Recently, researchers in Switzerland have given their four legged-robot wheels, making it even faster on all terrains.
Marko Bjelonic is a PhD student working on the development of the upgraded ANYmal robot at the Robotic Systems Laboratory in Zurich.
“So, the idea of the wheels is kind of obvious, I mean wheels are around for millions of years now. It was obvious for us but nevertheless in legged-robotics, in the research community, it was not really common to add wheels to the legs and most of the researchers nowadays are trying to copy nature so you look at also humans. You build a biped or a quadrupedal robot and you just try to copy nature.
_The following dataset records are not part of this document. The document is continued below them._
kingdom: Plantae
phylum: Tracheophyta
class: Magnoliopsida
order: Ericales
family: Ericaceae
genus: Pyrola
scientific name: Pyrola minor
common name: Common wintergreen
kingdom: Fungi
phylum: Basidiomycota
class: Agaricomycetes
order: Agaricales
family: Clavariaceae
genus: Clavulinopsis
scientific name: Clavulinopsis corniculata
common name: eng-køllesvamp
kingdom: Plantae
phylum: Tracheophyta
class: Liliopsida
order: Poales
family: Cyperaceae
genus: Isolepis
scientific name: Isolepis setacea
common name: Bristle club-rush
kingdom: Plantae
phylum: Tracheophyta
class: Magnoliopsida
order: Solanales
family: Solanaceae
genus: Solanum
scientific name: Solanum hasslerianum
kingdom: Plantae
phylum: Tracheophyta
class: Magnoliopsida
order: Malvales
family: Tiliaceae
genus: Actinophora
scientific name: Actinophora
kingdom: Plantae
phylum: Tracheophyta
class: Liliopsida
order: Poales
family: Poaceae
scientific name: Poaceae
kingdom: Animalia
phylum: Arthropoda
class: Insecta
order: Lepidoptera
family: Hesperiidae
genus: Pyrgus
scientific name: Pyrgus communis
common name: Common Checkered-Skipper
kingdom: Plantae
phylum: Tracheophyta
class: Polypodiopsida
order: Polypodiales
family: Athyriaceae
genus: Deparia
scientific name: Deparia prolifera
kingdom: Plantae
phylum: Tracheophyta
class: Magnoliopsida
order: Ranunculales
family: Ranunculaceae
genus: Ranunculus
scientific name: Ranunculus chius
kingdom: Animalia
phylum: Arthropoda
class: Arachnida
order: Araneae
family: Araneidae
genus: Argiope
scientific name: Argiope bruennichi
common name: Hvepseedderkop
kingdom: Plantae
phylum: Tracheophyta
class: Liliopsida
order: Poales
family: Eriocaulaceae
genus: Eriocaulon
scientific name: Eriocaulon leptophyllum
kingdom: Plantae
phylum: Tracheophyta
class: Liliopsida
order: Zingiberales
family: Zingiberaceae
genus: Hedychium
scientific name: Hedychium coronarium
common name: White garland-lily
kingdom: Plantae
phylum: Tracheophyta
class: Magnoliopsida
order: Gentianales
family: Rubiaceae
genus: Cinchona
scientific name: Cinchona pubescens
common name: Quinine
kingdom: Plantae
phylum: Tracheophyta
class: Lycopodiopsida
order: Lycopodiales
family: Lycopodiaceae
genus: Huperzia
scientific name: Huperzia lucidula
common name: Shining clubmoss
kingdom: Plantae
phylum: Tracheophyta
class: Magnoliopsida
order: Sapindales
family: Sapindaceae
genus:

But in our research we tried to say ‘OK can we go a little bit further and add something like wheels that was not able to be reproduced by nature itself.”
Bjelonic said adding wheels to legged-robots had been traditionally avoided because it was thought it overcomplicated their mobility.
“A lot of researchers before assumed OK, adding these wheels will make it harder and slower for these obstacles.’ But what we could show, actually the wheels improve for any terrain.”
ANYmal can carry up to an additional 22 pounds and can be sent on a mission on its own, although a remote control may be used as a safety device.
The robot also has different sensory equipment on board, such as optical and thermal cameras, microphones, gas-detection sensors and lighting.